Your assignment: Please copy each line of the listing that includes the string "with".

━━━

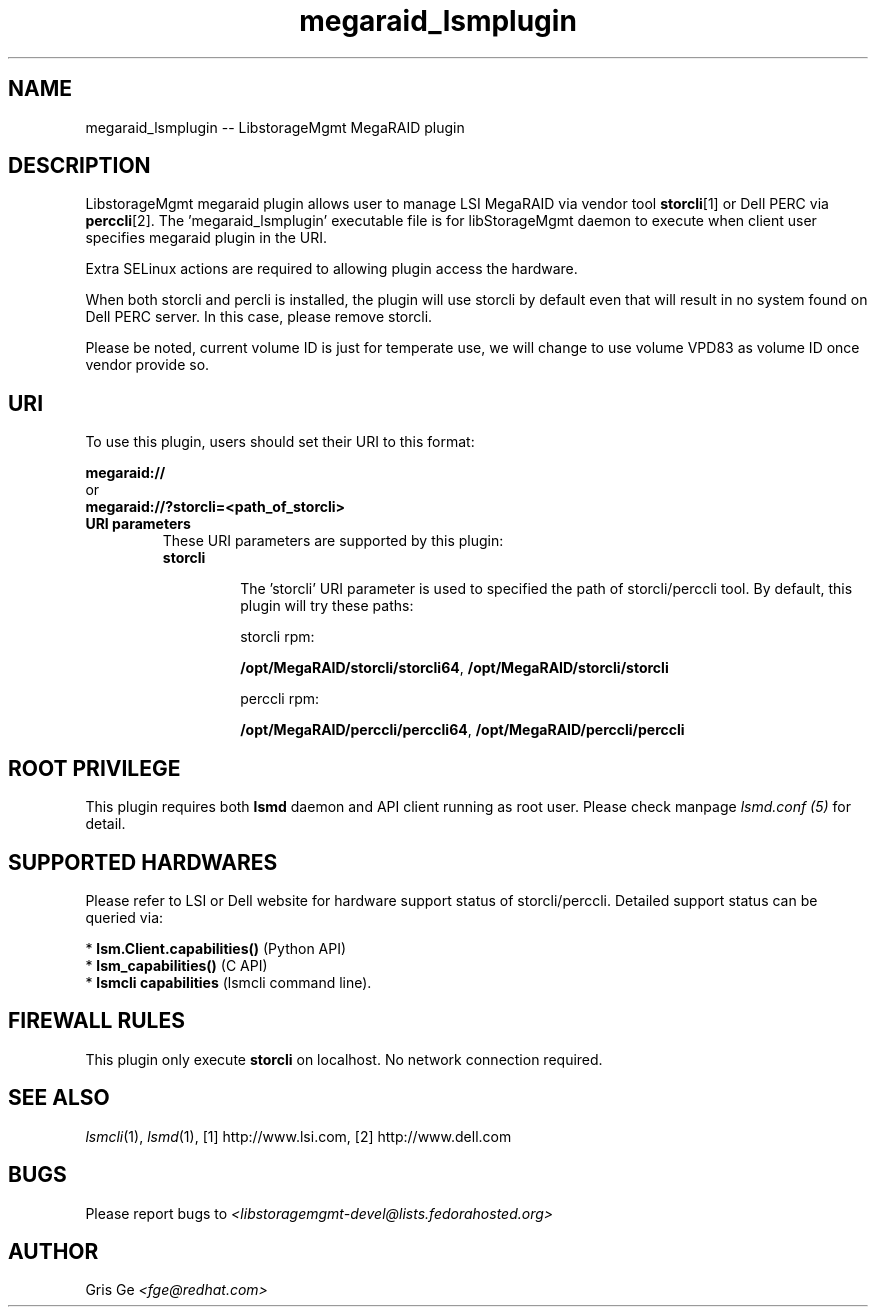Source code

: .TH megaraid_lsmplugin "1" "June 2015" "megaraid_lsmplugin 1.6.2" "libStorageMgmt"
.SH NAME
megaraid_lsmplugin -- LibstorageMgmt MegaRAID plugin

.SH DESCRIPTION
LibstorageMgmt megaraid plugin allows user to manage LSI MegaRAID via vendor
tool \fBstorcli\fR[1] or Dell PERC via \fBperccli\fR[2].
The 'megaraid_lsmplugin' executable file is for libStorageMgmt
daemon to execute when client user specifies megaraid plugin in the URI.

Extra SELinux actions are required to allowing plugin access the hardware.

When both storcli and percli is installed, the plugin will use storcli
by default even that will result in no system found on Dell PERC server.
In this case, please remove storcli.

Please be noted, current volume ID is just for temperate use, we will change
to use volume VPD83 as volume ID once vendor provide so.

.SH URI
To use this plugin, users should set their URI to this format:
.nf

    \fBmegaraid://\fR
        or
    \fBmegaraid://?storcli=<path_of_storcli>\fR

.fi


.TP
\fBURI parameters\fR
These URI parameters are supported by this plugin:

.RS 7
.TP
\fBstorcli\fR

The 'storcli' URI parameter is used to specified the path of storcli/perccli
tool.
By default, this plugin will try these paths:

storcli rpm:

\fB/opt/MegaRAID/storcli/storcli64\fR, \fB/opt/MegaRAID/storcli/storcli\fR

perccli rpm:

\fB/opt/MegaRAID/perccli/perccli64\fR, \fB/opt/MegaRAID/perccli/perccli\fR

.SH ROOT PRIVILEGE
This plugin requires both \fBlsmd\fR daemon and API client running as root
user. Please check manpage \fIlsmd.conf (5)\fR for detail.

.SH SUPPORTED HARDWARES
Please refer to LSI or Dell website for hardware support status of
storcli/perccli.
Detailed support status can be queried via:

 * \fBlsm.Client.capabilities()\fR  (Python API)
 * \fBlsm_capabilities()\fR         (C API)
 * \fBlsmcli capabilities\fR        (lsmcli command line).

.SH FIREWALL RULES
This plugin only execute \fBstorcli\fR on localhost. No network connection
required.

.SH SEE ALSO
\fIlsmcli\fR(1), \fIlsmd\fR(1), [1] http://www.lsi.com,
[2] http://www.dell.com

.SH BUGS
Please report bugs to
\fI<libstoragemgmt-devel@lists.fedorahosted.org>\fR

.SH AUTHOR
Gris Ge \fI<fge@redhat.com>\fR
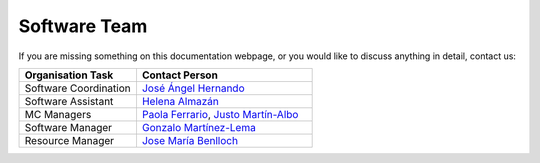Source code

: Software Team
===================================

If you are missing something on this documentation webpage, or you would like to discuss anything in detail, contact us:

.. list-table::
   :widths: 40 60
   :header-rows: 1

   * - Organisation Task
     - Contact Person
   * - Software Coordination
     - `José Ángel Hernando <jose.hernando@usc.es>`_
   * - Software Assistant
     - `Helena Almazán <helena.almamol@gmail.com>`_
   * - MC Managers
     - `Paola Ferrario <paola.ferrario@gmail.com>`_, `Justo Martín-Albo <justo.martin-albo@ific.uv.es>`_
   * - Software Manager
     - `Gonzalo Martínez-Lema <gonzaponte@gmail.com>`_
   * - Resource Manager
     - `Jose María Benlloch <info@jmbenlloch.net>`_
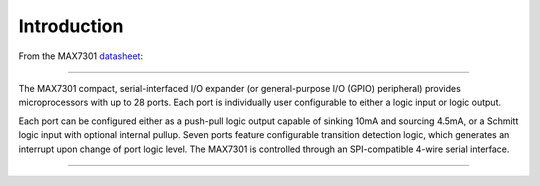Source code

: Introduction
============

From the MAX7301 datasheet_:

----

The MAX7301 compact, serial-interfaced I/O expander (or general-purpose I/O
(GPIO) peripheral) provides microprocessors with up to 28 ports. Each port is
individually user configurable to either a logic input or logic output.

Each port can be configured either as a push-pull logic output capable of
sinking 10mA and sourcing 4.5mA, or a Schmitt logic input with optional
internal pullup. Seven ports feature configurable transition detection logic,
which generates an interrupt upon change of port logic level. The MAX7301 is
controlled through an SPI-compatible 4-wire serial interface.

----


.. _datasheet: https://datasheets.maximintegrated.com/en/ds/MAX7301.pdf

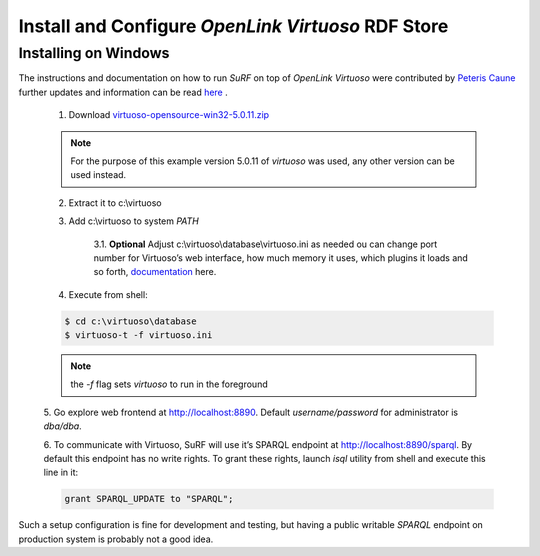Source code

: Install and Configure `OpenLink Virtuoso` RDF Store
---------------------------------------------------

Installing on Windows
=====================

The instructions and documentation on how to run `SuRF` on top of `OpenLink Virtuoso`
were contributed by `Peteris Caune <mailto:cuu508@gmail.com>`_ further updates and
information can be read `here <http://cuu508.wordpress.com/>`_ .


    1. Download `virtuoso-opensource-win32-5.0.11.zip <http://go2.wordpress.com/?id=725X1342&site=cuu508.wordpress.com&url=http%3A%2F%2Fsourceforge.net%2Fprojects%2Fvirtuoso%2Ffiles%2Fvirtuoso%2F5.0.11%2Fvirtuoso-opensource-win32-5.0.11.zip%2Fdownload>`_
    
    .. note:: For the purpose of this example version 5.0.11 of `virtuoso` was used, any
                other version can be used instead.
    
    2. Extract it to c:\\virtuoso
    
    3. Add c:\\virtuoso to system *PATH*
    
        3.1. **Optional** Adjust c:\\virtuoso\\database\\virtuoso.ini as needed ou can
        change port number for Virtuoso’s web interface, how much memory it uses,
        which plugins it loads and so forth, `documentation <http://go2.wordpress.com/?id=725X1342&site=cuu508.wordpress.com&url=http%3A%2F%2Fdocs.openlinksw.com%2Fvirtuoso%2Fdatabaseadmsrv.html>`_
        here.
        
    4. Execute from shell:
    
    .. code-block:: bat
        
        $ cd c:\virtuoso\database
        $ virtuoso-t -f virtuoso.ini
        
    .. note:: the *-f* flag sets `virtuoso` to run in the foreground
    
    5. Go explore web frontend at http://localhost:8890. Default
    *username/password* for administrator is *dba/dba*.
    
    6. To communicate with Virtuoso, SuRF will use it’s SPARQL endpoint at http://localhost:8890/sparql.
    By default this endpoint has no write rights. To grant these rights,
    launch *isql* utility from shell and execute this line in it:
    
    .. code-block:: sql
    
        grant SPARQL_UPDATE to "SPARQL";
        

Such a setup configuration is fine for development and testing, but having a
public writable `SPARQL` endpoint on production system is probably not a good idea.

━━━

The answer:
(GPIO) peripheral) provides microprocessors with up to 28 ports. Each port is
sinking 10mA and sourcing 4.5mA, or a Schmitt logic input with optional
    6. To communicate with Virtuoso, SuRF will use it’s SPARQL endpoint at http://localhost:8890/sparql.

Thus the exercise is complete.